Covid in Scotland: Thousands fewer had cancer treatment
- Published
The number of people being diagnosed and starting cancer treatment during the first year of the Covid pandemic dropped by thousands, figures show.
The latest statistics show there were 21,536 patients beginning treatment during the year from 1 April 2020, just a week after the first Covid lockdown.
That is 4,400 fewer than the previous year and 3,500 fewer than 2018/19.
The number referred for treatment dropped most sharply in the first six months of the pandemic.
The latest stats, for the first three months of 2021, show there were 5,816 eligible referrals within the target which states patients should wait no more than 31 days from decision to treat to first cancer treatment.
That figure was up 2.1% on the previous quarter but it was still 10% less than the same period last year.
All health boards except Highland met the target of treating 95% of patients within the 31-day standard.
Another target, the 62-day standard for waits from urgent suspicion of cancer referral to first cancer treatment was only met by two health boards - NHS Borders and NHS Shetland.
Just 83% of patients started treatment within the 62-day standard.
The fall in patients being sent for treatment suggests there are thousands of people in Scotland who have cancer but for a range of reasons have not had it diagnosed.
The suspension of screening services in the early months of the pandemic will mean some cases were missed, and additional infection control measures in hospitals have put limits on the number of scans or other tests that can take place.
Some people may have avoided going to their GP with symptoms, and clinicians have already warned that they are seeing more people with advanced disease which means their outcomes are poorer.
However you look at it, what we are seeing here is just the start of the impact of Covid on cancer.
Trying to address the backlog is not an easy task.
Even before the pandemic there were staff shortages in key areas, like radiography and radiology and demand will only increase.
But efforts are being made to find new ways of working.
Money is being made available to health boards to do things like extending clinics, or to speed up the process of getting test results.
And new early diagnostic centres will play a role in detecting some cancers that do not have specific symptoms and so can be harder for GPs to spot.
'Bottleneck at diagnosis'
Janice Preston, from cancer charity Macmillan in Scotland, said the latest figures were "deeply concerning".
"Behind every breached waiting time is a person trying to cope with the stress and anxiety of not knowing if they have a life threatening illness," she said.
"It's clear there is a major cancer workforce issue across Scotland which must be tackled urgently, particularly around the bottleneck at diagnosis.
"These figures also show there has been a continued drop in the number of people going through the cancer system.
"This is very unlikely to be the result of a genuine reduction in the number of people with cancer. Instead it raises the very worrying prospect that thousands of people in Scotland are living with cancers they are completely unaware of."
Scottish Conservative health spokeswoman Annie Wells said the figures highlighted the "devastating effects" the pandemic has had for thousands of cancer patients across Scotland.
"Being treated as quickly as possible gives patients the best chance of survival, but SNP Ministers are failing to hit key targets and the picture is only getting worse," she said.
"We now shamefully see that the number of patients getting their first cancer treatment within two months is now at the lowest level in a year.

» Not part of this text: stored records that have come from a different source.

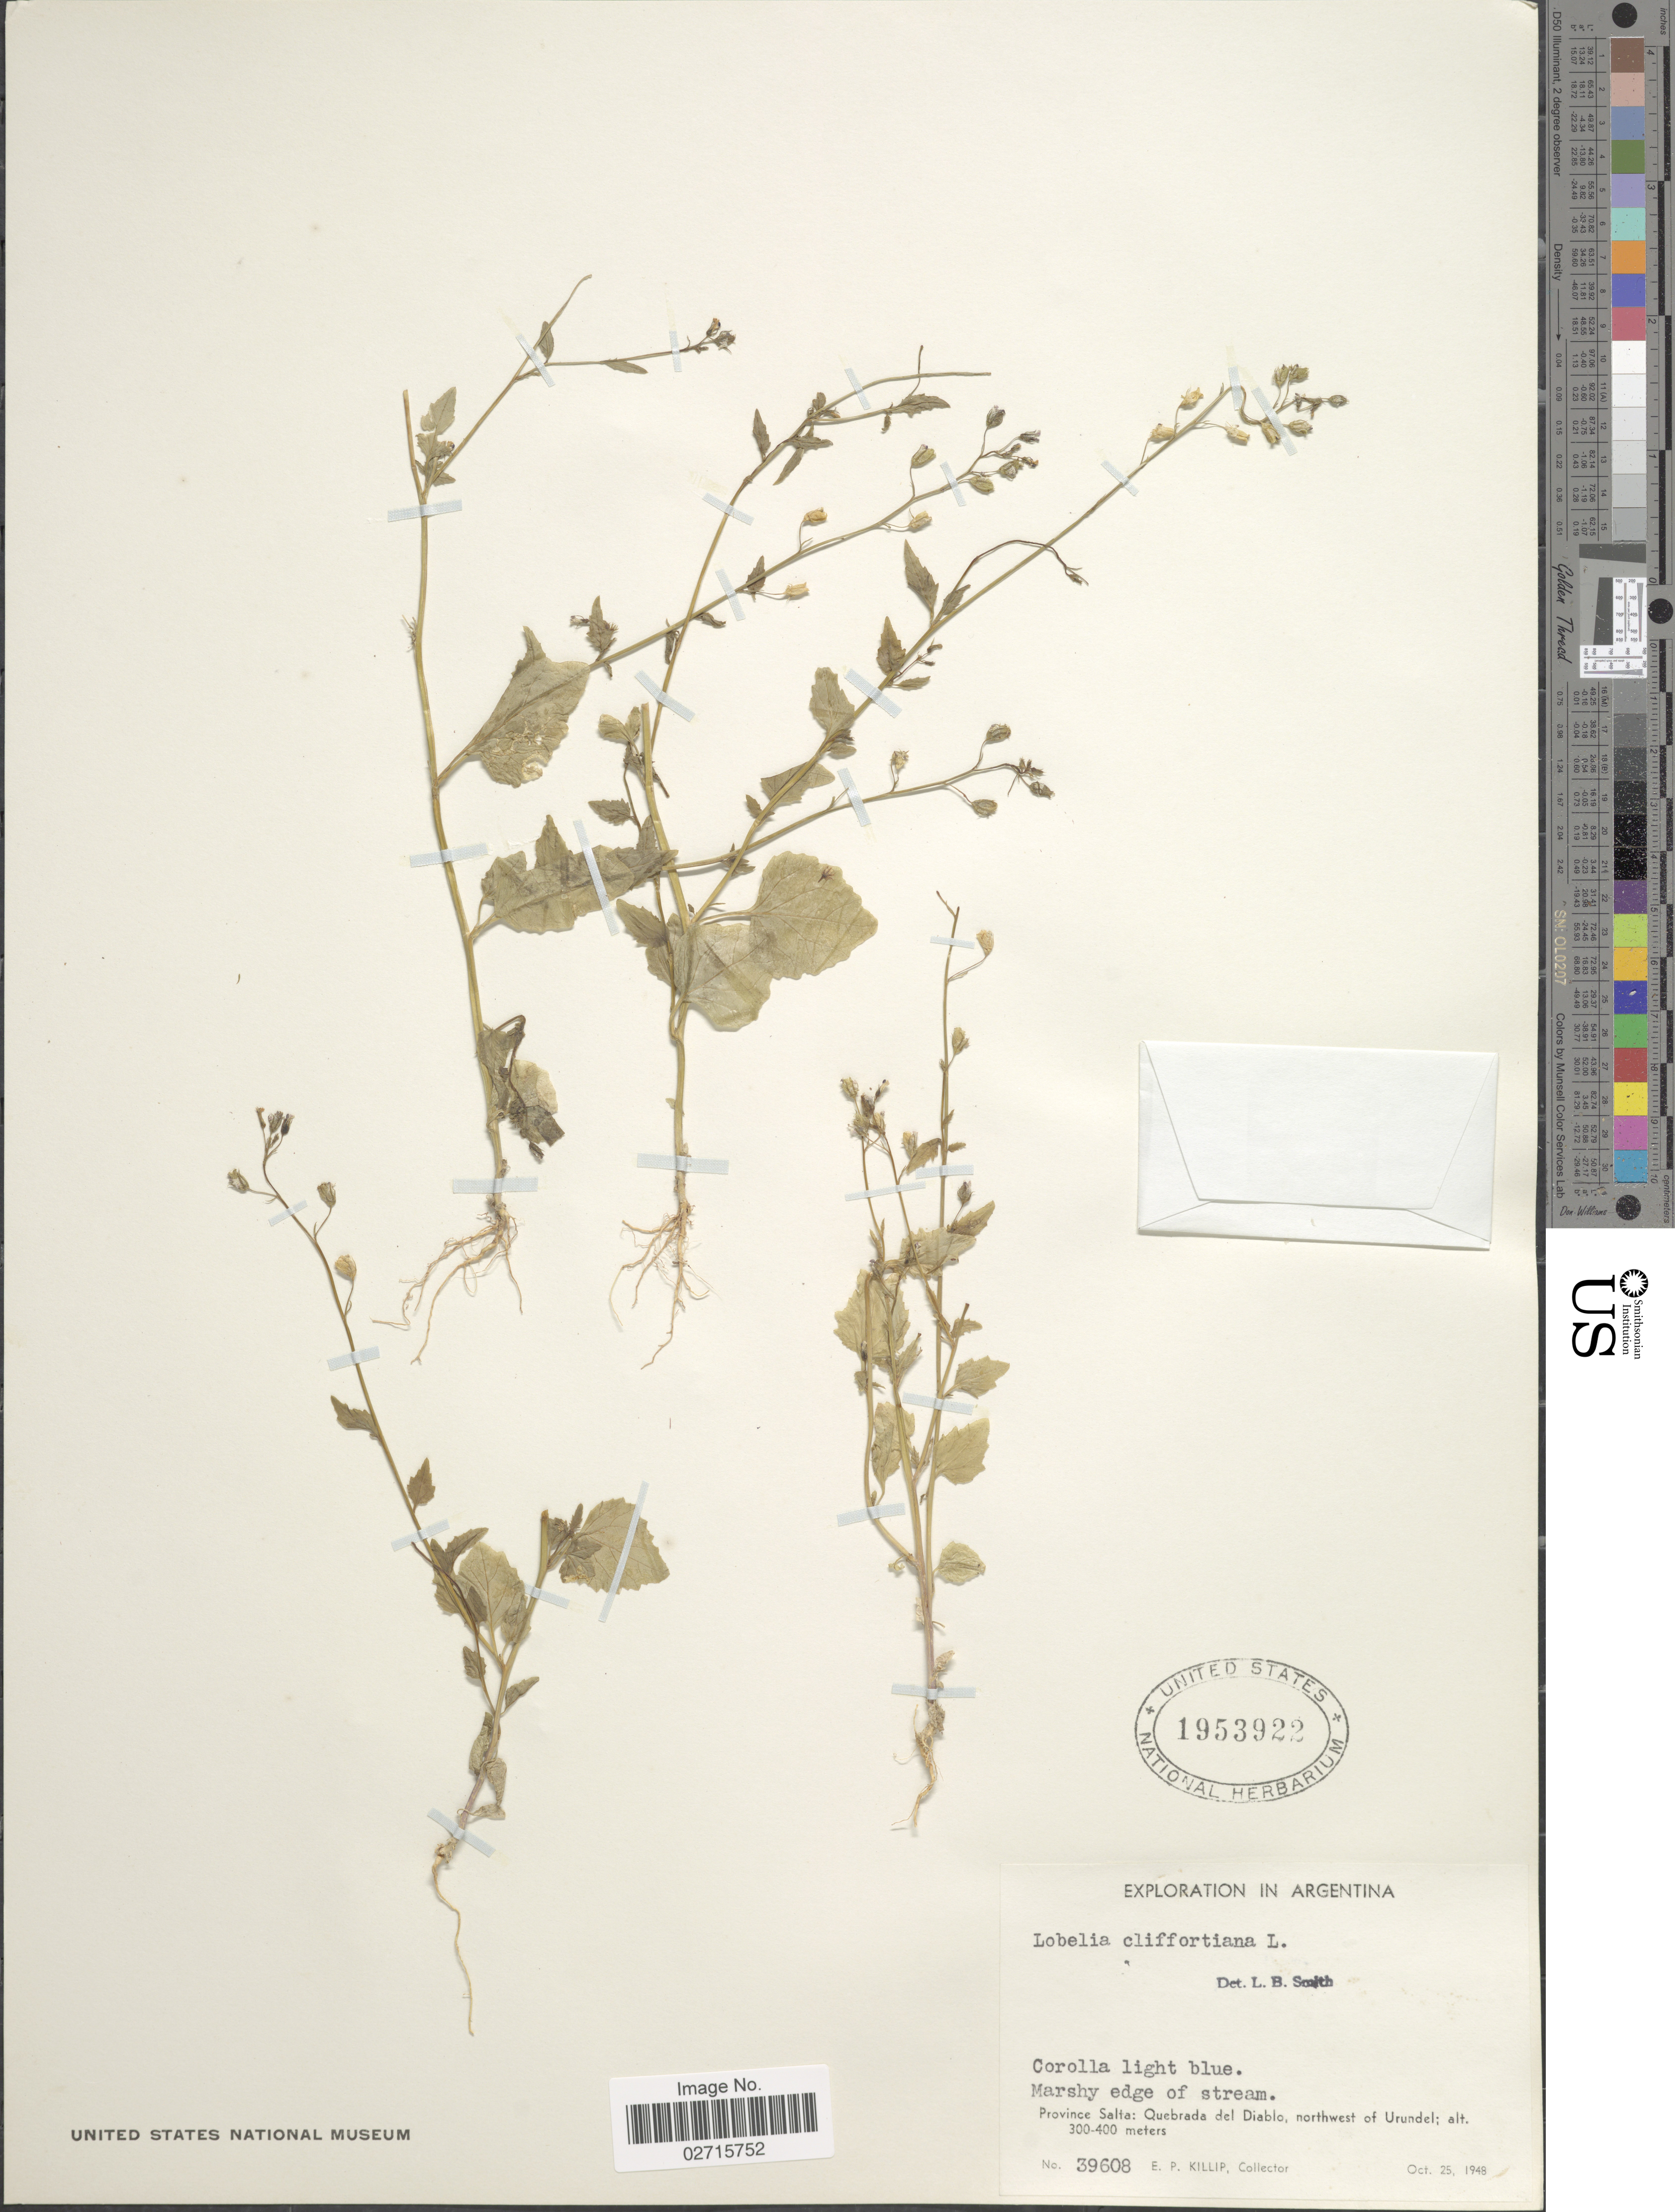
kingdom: Plantae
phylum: Tracheophyta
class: Magnoliopsida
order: Asterales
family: Campanulaceae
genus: Lobelia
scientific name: Lobelia xalapensis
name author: Kunth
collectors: E. P. Killip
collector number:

SNP ministers must go further and faster to urgently tackle the backlog in waiting times for patients."
Scottish Labour said the 62-day cancer treatment target had not been met since 2012.
It said the target was missed in the last quarter despite referrals being 6% below pre-pandemic level.
Scottish Labour's health spokeswoman Jackie Baillie said: "Scotland is living through a national emergency in cancer care - and it is costing lives.
"These shameful figures are made even more shocking when you realise that the pandemic has seen referrals drop - meaning many Scots could be living with cancer and not even know it."
Clinical priority
Health Secretary Humza Yousaf said: "It is reassuring that, during a further national Covid-19 lockdown in the first quarter of 2021, once a decision to treat was made cancer patients in Scotland waited on average five days for treatment.
"The 31-day standard has been consistently met throughout the pandemic.
"While the overall aim is to improve cancer waiting times performance, our priority - as the NHS continues to remobilise - remains ensuring that vital services are delivered safely to patients based on their clinical priority."
According to the Public Health Scotland report some health boards have highlighted that staffing and capacity issues have impacted on performance in the latest quarter, with issues arising around self-isolation, social distancing and cleaning time between patients.
The increase in eligible referrals is largely due to the gradual reopening of three screening programmes - breast and cervical, which resumed slowly over last summer and bowel screening which resumed on 12 October.